The data START

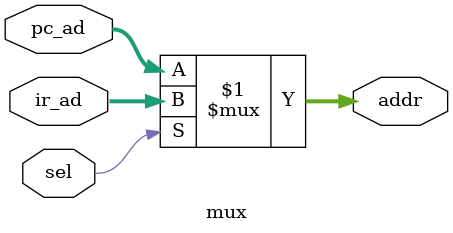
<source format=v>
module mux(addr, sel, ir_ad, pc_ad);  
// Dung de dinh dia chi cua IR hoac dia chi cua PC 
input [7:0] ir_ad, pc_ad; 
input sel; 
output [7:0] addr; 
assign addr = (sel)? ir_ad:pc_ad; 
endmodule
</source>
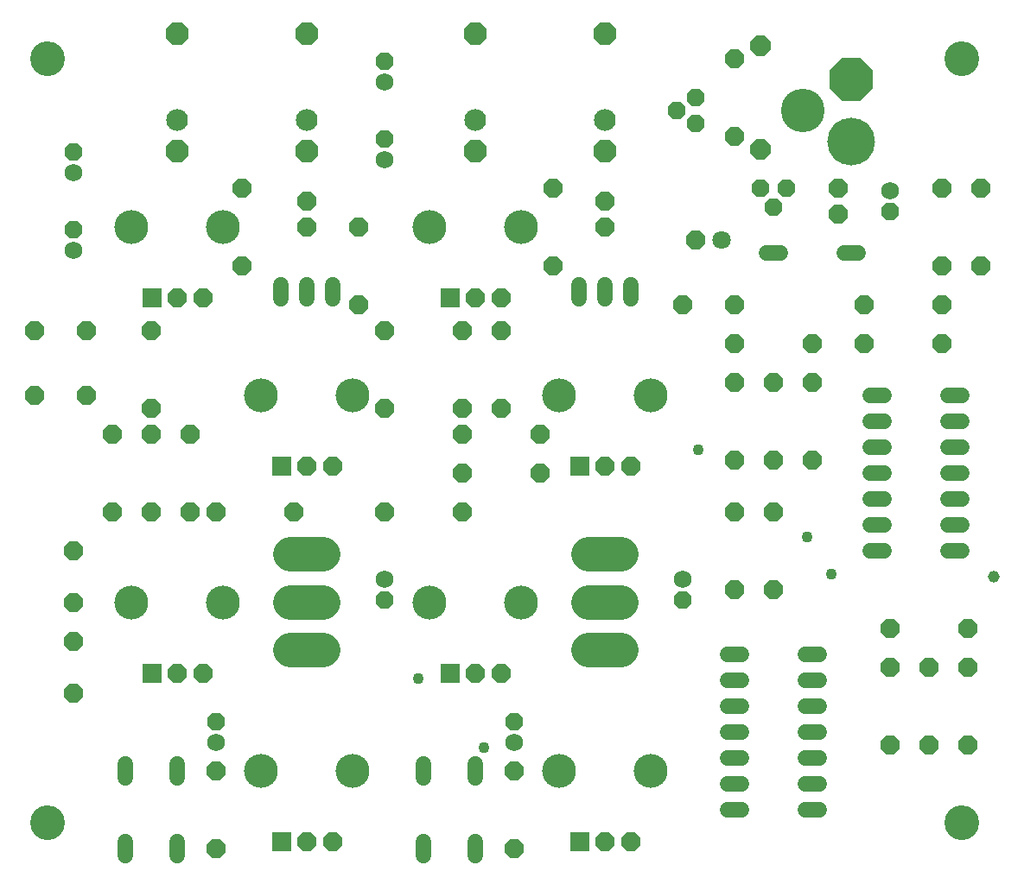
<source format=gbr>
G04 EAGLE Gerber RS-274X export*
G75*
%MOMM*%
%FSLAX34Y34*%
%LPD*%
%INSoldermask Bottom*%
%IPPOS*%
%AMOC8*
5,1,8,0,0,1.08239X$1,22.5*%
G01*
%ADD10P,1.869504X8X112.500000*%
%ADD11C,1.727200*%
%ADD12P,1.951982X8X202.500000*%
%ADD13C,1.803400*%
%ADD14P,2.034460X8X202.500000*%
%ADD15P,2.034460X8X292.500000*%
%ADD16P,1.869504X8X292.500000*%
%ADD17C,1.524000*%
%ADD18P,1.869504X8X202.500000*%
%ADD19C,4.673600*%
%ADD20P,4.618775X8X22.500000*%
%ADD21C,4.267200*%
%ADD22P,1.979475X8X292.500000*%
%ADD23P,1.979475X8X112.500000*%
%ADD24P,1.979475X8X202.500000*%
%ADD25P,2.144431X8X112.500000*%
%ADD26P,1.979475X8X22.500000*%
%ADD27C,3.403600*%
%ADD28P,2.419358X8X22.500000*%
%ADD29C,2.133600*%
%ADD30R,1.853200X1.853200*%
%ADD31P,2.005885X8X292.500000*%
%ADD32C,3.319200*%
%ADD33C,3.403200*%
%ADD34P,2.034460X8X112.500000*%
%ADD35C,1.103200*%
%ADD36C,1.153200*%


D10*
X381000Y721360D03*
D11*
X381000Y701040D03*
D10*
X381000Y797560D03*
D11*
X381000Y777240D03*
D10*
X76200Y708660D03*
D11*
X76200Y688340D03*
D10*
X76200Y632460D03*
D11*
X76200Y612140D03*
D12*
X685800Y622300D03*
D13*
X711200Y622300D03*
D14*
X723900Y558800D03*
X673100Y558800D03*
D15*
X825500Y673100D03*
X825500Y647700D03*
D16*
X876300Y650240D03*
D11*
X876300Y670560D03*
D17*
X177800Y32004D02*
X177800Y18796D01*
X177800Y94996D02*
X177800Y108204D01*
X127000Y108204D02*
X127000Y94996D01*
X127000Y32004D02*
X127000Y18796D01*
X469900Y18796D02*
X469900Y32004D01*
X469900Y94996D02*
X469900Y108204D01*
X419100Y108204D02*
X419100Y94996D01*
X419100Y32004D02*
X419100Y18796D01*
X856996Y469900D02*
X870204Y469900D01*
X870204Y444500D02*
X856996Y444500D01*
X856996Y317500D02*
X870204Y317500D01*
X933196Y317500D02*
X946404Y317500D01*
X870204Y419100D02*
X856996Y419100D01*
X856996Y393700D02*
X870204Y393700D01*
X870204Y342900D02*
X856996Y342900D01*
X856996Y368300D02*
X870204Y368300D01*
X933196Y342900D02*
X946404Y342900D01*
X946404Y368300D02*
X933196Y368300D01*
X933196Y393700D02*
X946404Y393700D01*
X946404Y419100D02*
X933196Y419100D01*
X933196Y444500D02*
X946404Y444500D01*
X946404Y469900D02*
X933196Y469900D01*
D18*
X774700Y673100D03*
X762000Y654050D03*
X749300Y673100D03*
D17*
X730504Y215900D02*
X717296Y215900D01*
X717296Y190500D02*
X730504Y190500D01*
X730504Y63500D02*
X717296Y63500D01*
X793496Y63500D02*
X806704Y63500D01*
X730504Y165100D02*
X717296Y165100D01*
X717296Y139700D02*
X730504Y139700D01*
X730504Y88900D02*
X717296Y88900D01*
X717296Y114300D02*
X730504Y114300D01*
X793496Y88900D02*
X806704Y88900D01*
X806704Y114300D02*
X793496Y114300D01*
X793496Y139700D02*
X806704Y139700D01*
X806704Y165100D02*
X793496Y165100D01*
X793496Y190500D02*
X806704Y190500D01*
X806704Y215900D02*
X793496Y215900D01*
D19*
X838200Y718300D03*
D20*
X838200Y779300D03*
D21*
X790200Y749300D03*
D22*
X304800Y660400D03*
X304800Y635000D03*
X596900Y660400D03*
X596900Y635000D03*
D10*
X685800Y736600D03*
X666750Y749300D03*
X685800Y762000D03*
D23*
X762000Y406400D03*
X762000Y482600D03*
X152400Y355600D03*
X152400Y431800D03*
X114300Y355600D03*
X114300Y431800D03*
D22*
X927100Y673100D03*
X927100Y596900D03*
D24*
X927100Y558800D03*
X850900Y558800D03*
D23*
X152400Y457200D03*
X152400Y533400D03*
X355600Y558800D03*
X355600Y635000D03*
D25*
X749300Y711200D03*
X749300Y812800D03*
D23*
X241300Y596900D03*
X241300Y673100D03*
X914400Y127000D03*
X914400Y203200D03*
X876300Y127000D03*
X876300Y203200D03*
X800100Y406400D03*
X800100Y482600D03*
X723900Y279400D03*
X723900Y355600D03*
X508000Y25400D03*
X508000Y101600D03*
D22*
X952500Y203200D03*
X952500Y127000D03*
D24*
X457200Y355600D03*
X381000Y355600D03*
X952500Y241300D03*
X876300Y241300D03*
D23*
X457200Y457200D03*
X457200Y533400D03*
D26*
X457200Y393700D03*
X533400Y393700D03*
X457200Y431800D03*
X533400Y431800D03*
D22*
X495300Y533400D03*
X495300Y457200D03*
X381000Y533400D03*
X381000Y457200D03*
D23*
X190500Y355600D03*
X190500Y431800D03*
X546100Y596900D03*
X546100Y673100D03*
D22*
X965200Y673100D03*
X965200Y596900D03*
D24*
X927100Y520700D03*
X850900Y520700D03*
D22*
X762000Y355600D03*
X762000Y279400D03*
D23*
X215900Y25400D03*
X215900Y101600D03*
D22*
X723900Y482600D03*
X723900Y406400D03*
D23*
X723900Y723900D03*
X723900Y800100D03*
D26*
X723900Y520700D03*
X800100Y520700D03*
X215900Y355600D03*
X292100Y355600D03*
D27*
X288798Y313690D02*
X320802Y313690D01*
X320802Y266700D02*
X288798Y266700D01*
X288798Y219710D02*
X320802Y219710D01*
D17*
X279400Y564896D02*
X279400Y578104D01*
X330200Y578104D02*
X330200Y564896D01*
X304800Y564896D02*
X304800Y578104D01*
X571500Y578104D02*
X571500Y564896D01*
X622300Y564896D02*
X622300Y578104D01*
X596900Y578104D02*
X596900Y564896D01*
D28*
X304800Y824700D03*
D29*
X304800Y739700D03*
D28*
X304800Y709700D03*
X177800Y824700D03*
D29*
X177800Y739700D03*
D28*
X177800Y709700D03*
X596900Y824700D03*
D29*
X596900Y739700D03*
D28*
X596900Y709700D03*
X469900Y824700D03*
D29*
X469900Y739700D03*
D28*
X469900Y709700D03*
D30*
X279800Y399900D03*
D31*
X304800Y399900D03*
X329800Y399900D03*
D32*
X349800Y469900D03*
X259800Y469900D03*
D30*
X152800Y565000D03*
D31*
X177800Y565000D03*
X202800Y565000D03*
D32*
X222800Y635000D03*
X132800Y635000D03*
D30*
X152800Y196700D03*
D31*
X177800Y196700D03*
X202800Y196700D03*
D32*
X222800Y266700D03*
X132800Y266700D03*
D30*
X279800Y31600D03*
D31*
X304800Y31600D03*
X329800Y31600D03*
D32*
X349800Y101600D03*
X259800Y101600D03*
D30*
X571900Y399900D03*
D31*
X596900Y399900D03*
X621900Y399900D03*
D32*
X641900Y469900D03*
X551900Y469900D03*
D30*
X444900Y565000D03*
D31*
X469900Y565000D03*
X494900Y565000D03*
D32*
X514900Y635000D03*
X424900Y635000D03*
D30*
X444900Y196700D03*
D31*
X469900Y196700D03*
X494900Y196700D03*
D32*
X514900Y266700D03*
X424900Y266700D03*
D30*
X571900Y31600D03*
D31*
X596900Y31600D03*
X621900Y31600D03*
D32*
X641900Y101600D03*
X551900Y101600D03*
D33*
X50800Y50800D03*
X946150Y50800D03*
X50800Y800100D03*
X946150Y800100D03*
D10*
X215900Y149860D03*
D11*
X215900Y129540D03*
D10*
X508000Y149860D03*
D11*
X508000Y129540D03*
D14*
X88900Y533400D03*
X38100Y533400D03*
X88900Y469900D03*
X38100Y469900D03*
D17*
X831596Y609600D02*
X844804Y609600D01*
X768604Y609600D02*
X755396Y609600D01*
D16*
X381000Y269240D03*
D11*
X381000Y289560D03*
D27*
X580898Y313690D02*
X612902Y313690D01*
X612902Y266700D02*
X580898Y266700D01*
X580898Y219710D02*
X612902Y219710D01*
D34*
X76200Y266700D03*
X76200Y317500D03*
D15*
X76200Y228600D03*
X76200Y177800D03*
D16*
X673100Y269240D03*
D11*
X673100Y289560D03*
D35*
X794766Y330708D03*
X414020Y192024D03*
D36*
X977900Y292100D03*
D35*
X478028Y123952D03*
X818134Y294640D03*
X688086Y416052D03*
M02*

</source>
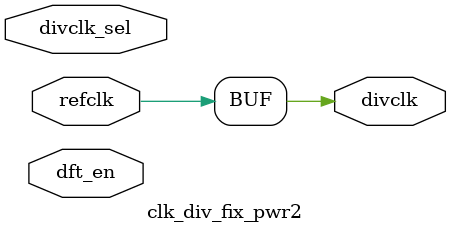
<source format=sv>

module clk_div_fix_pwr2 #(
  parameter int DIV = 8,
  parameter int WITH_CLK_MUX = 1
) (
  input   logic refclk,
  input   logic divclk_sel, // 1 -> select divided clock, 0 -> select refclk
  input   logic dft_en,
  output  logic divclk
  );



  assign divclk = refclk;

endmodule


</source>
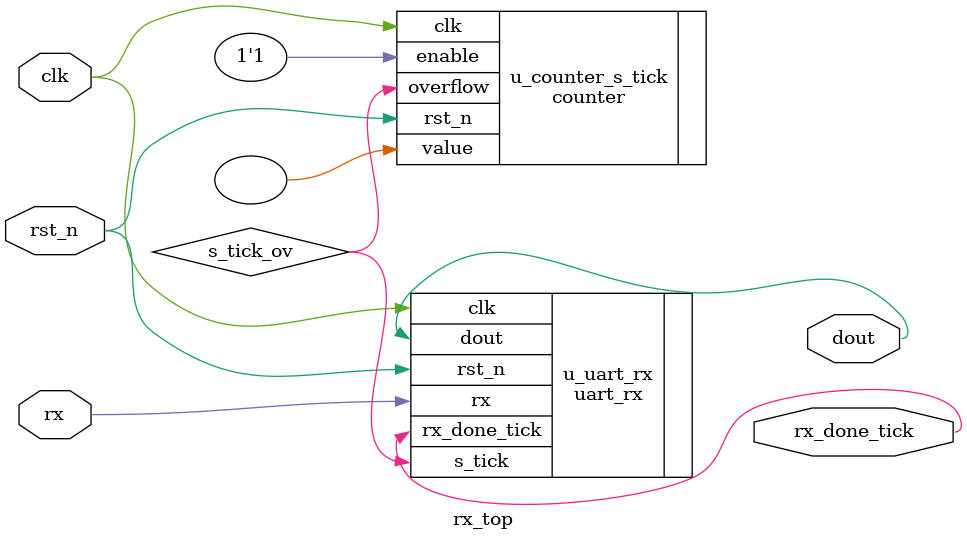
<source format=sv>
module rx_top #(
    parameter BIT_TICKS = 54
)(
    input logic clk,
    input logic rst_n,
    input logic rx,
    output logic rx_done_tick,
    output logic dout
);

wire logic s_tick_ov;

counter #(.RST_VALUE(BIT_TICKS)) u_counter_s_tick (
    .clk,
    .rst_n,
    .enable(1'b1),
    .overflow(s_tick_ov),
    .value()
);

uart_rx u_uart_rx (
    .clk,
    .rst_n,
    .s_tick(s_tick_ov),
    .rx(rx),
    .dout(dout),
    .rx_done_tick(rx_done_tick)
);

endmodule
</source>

The data END

Assignment: Every line in the data above that contains the word "output" should be copied.

Response box:
output [7:0] addr; 
  output  logic divclk
    output logic rx_done_tick,
    output logic dout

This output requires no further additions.